▸ **Source extract**
= = = = =

We love the airy texture of these scones, which are soft and almost muffin-y. For all you dense scone purists, this is not the recipe for you. Sometimes we use buttermilk instead of milk, but the addition of sour cream with regular milk gives the scones that zip that buttermilk would otherwise provide.

ingredients

1 3/4 cups all-purpose flour
1/4 cup granulated sugar
1/8 teaspoon salt
4 teaspoons baking powder
5 tablespoons unsalted butter, diced
2 tablespoons orange zest (from 1-2 oranges)
1/2 cup dried currants
1/2 cup milk + plus 1 tablespoon for glaze
1/4 cup sour cream
1 egg
optional: raw turbinado sugar

timer

prep: 20 minutes
total: 45 minutes

tools

standing mixer

instructions

1. Preheat the oven to 400F.

2. In the bowl of a standing mixer, sift together the flour, sugar, salt and baking powder. Add the butter and mix just until the batter comes together in little lumps.

3. Add the orange zest and currants and beat briefly to spread them through the batter.

4. In a medium bowl, whisk together 1/2 cup of milk and sour cream. Add the liquid into the batter and beat just until the lumps form a cohesive dough.

5. On a large, nonstick (or greased) baking sheet, split the dough into 8 roughly equal-size mounds, with an inch or so of space between each. Place the baking sheet in the refrigerator for 10 minutes to chill the scones.

6. In a small bowl, whisk together the egg and the remaining tablespoon of milk. Brush the tops of the scones with the egg wash.

7. Bake the scones until the tops are golden brown, 10-15 minutes.

= = = = =

▸ **Excerpted data**
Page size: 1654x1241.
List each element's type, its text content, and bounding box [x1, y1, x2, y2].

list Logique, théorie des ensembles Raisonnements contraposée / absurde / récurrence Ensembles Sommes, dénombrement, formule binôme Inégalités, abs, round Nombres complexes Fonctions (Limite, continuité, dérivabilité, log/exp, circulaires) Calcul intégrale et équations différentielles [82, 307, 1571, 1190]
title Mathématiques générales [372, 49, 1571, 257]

= = = = =

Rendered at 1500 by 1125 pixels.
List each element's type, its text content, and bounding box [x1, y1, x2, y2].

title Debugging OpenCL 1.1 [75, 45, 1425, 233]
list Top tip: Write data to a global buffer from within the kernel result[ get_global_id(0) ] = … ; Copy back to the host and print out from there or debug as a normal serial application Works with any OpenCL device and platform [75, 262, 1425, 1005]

= = = = =

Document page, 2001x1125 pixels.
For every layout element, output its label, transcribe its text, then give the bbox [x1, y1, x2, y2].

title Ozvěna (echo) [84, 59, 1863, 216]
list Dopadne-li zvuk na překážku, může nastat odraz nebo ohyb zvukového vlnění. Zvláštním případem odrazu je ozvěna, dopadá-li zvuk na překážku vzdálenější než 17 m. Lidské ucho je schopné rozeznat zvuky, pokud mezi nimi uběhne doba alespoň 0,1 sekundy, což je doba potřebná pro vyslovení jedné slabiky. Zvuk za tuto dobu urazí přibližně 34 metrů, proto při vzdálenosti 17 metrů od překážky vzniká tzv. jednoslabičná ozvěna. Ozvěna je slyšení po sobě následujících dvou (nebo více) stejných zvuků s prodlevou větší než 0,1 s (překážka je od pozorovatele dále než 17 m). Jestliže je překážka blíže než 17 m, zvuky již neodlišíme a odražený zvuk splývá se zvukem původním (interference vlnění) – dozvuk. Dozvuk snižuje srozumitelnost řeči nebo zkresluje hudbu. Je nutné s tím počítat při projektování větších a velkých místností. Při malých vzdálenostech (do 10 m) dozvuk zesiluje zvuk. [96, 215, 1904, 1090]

= = = = =

▸ **Tasks**
a - Return, word for word, the part of the scone recipe that opens with the words containing "1. Preheat the" and closes with "a cohesive dough.".
b - Summarize the scone recipe in two sentences.

▸ **Outputs by task**
a -
1. Preheat the oven to 400F.

2. In the bowl of a standing mixer, sift together the flour, sugar, salt and baking powder. Add the butter and mix just until the batter comes together in little lumps.

3. Add the orange zest and currants and beat briefly to spread them through the batter.

4. In a medium bowl, whisk together 1/2 cup of milk and sour cream. Add the liquid into the batter and beat just until the lumps form a cohesive dough.

b - These scones have an airy, soft, almost muffin-like texture, and sour cream mixed with regular milk gives them the zip that buttermilk would otherwise provide. Flour, sugar, salt, baking powder, butter, orange zest, currants, milk and sour cream are combined in a standing mixer, split into 8 mounds, chilled, brushed with egg wash and baked at 400F until golden brown.